*What to work on*
Write out the data that follows. Keep every character unchanged.

*Provided data*

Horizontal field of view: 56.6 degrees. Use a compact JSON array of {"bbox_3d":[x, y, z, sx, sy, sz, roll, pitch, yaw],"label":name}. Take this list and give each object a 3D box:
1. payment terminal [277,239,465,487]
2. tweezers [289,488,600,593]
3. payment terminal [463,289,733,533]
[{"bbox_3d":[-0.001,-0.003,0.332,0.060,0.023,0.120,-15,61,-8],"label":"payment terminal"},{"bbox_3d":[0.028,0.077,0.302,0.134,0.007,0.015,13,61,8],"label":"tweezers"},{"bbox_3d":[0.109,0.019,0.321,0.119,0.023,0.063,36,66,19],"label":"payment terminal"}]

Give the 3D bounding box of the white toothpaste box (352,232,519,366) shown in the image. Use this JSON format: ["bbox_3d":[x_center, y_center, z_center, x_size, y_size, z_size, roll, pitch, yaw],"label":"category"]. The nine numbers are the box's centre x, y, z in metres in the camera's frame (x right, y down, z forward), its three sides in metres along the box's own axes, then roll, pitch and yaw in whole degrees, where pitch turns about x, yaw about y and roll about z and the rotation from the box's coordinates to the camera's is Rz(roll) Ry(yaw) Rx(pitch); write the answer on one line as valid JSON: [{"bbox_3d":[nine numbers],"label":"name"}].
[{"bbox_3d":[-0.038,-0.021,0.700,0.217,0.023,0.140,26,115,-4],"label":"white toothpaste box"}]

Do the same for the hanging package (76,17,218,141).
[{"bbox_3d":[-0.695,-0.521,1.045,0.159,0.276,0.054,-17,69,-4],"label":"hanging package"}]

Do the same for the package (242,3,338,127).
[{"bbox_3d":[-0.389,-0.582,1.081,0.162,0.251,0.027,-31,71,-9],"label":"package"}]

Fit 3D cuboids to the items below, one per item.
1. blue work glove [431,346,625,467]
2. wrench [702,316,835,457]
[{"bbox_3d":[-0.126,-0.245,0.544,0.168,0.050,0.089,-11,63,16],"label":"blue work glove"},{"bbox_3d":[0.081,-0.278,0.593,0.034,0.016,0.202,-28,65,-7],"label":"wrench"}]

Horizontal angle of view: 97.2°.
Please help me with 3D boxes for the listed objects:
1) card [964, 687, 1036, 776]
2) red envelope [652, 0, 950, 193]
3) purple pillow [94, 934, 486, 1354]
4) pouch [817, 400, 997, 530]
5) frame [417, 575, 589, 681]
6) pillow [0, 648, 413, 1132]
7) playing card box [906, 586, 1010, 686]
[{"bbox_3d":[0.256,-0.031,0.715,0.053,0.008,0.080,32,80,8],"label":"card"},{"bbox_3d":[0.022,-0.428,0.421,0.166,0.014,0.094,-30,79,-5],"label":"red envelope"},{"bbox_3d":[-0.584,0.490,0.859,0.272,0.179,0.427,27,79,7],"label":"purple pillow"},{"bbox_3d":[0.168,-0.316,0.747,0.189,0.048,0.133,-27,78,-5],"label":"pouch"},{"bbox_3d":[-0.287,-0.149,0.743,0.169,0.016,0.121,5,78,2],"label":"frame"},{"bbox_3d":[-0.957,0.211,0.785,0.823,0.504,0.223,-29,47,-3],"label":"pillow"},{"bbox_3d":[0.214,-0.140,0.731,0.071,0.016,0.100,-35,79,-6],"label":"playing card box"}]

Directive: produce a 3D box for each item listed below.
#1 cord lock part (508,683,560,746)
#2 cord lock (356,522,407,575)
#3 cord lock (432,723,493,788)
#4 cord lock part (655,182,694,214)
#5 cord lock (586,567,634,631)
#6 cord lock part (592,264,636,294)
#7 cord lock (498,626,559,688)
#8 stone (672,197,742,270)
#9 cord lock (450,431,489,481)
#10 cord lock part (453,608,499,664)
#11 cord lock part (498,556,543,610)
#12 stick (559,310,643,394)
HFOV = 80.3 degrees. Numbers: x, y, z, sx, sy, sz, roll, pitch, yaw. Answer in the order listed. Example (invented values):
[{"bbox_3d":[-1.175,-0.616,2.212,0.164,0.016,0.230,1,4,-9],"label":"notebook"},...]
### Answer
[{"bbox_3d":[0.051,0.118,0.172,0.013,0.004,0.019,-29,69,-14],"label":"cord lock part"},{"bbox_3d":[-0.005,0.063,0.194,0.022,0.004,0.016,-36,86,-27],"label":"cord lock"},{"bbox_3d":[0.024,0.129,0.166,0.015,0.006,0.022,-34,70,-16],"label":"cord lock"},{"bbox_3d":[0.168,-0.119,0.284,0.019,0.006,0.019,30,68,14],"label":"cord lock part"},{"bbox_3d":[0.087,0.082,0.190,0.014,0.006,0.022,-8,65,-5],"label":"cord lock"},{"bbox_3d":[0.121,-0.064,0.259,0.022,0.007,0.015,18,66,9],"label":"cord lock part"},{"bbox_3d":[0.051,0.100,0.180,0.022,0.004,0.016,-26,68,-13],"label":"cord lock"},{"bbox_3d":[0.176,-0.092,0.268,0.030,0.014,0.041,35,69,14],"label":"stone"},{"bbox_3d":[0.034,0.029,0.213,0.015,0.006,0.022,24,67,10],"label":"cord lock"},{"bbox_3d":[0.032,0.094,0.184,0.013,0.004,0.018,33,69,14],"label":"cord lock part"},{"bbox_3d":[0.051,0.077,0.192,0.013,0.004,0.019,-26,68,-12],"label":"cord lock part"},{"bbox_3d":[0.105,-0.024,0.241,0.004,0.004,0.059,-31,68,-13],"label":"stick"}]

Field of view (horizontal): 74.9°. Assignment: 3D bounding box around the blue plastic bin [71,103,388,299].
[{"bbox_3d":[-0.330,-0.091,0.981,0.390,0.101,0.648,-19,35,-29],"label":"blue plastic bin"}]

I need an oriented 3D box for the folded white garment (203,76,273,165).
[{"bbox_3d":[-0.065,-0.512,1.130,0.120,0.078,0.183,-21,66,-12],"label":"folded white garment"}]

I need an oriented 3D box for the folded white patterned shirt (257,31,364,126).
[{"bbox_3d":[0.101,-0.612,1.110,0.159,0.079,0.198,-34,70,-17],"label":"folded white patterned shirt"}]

*Result below*
Horizontal field of view: 56.6 degrees. Use a compact JSON array of {"bbox_3d":[x, y, z, sx, sy, sz, roll, pitch, yaw],"label":name}. Take this list and give each object a 3D box:
1. payment terminal [277,239,465,487]
2. tweezers [289,488,600,593]
3. payment terminal [463,289,733,533]
[{"bbox_3d":[-0.001,-0.003,0.332,0.060,0.023,0.120,-15,61,-8],"label":"payment terminal"},{"bbox_3d":[0.028,0.077,0.302,0.134,0.007,0.015,13,61,8],"label":"tweezers"},{"bbox_3d":[0.109,0.019,0.321,0.119,0.023,0.063,36,66,19],"label":"payment terminal"}]

Give the 3D bounding box of the white toothpaste box (352,232,519,366) shown in the image. Use this JSON format: ["bbox_3d":[x_center, y_center, z_center, x_size, y_size, z_size, roll, pitch, yaw],"label":"category"]. The nine numbers are the box's centre x, y, z in metres in the camera's frame (x right, y down, z forward), its three sides in metres along the box's own axes, then roll, pitch and yaw in whole degrees, where pitch turns about x, yaw about y and roll about z and the rotation from the box's coordinates to the camera's is Rz(roll) Ry(yaw) Rx(pitch); write the answer on one line as valid JSON: [{"bbox_3d":[nine numbers],"label":"name"}].
[{"bbox_3d":[-0.038,-0.021,0.700,0.217,0.023,0.140,26,115,-4],"label":"white toothpaste box"}]

Do the same for the hanging package (76,17,218,141).
[{"bbox_3d":[-0.695,-0.521,1.045,0.159,0.276,0.054,-17,69,-4],"label":"hanging package"}]

Do the same for the package (242,3,338,127).
[{"bbox_3d":[-0.389,-0.582,1.081,0.162,0.251,0.027,-31,71,-9],"label":"package"}]

Fit 3D cuboids to the items below, one per item.
1. blue work glove [431,346,625,467]
2. wrench [702,316,835,457]
[{"bbox_3d":[-0.126,-0.245,0.544,0.168,0.050,0.089,-11,63,16],"label":"blue work glove"},{"bbox_3d":[0.081,-0.278,0.593,0.034,0.016,0.202,-28,65,-7],"label":"wrench"}]

Horizontal angle of view: 97.2°.
Please help me with 3D boxes for the listed objects:
1) card [964, 687, 1036, 776]
2) red envelope [652, 0, 950, 193]
3) purple pillow [94, 934, 486, 1354]
4) pouch [817, 400, 997, 530]
5) frame [417, 575, 589, 681]
6) pillow [0, 648, 413, 1132]
7) playing card box [906, 586, 1010, 686]
[{"bbox_3d":[0.256,-0.031,0.715,0.053,0.008,0.080,32,80,8],"label":"card"},{"bbox_3d":[0.022,-0.428,0.421,0.166,0.014,0.094,-30,79,-5],"label":"red envelope"},{"bbox_3d":[-0.584,0.490,0.859,0.272,0.179,0.427,27,79,7],"label":"purple pillow"},{"bbox_3d":[0.168,-0.316,0.747,0.189,0.048,0.133,-27,78,-5],"label":"pouch"},{"bbox_3d":[-0.287,-0.149,0.743,0.169,0.016,0.121,5,78,2],"label":"frame"},{"bbox_3d":[-0.957,0.211,0.785,0.823,0.504,0.223,-29,47,-3],"label":"pillow"},{"bbox_3d":[0.214,-0.140,0.731,0.071,0.016,0.100,-35,79,-6],"label":"playing card box"}]

Directive: produce a 3D box for each item listed below.
#1 cord lock part (508,683,560,746)
#2 cord lock (356,522,407,575)
#3 cord lock (432,723,493,788)
#4 cord lock part (655,182,694,214)
#5 cord lock (586,567,634,631)
#6 cord lock part (592,264,636,294)
#7 cord lock (498,626,559,688)
#8 stone (672,197,742,270)
#9 cord lock (450,431,489,481)
#10 cord lock part (453,608,499,664)
#11 cord lock part (498,556,543,610)
#12 stick (559,310,643,394)
HFOV = 80.3 degrees. Numbers: x, y, z, sx, sy, sz, roll, pitch, yaw. Answer in the order listed. Example (invented values):
[{"bbox_3d":[-1.175,-0.616,2.212,0.164,0.016,0.230,1,4,-9],"label":"notebook"},...]
### Answer
[{"bbox_3d":[0.051,0.118,0.172,0.013,0.004,0.019,-29,69,-14],"label":"cord lock part"},{"bbox_3d":[-0.005,0.063,0.194,0.022,0.004,0.016,-36,86,-27],"label":"cord lock"},{"bbox_3d":[0.024,0.129,0.166,0.015,0.006,0.022,-34,70,-16],"label":"cord lock"},{"bbox_3d":[0.168,-0.119,0.284,0.019,0.006,0.019,30,68,14],"label":"cord lock part"},{"bbox_3d":[0.087,0.082,0.190,0.014,0.006,0.022,-8,65,-5],"label":"cord lock"},{"bbox_3d":[0.121,-0.064,0.259,0.022,0.007,0.015,18,66,9],"label":"cord lock part"},{"bbox_3d":[0.051,0.100,0.180,0.022,0.004,0.016,-26,68,-13],"label":"cord lock"},{"bbox_3d":[0.176,-0.092,0.268,0.030,0.014,0.041,35,69,14],"label":"stone"},{"bbox_3d":[0.034,0.029,0.213,0.015,0.006,0.022,24,67,10],"label":"cord lock"},{"bbox_3d":[0.032,0.094,0.184,0.013,0.004,0.018,33,69,14],"label":"cord lock part"},{"bbox_3d":[0.051,0.077,0.192,0.013,0.004,0.019,-26,68,-12],"label":"cord lock part"},{"bbox_3d":[0.105,-0.024,0.241,0.004,0.004,0.059,-31,68,-13],"label":"stick"}]

Field of view (horizontal): 74.9°. Assignment: 3D bounding box around the blue plastic bin [71,103,388,299].
[{"bbox_3d":[-0.330,-0.091,0.981,0.390,0.101,0.648,-19,35,-29],"label":"blue plastic bin"}]

I need an oriented 3D box for the folded white garment (203,76,273,165).
[{"bbox_3d":[-0.065,-0.512,1.130,0.120,0.078,0.183,-21,66,-12],"label":"folded white garment"}]

I need an oriented 3D box for the folded white patterned shirt (257,31,364,126).
[{"bbox_3d":[0.101,-0.612,1.110,0.159,0.079,0.198,-34,70,-17],"label":"folded white patterned shirt"}]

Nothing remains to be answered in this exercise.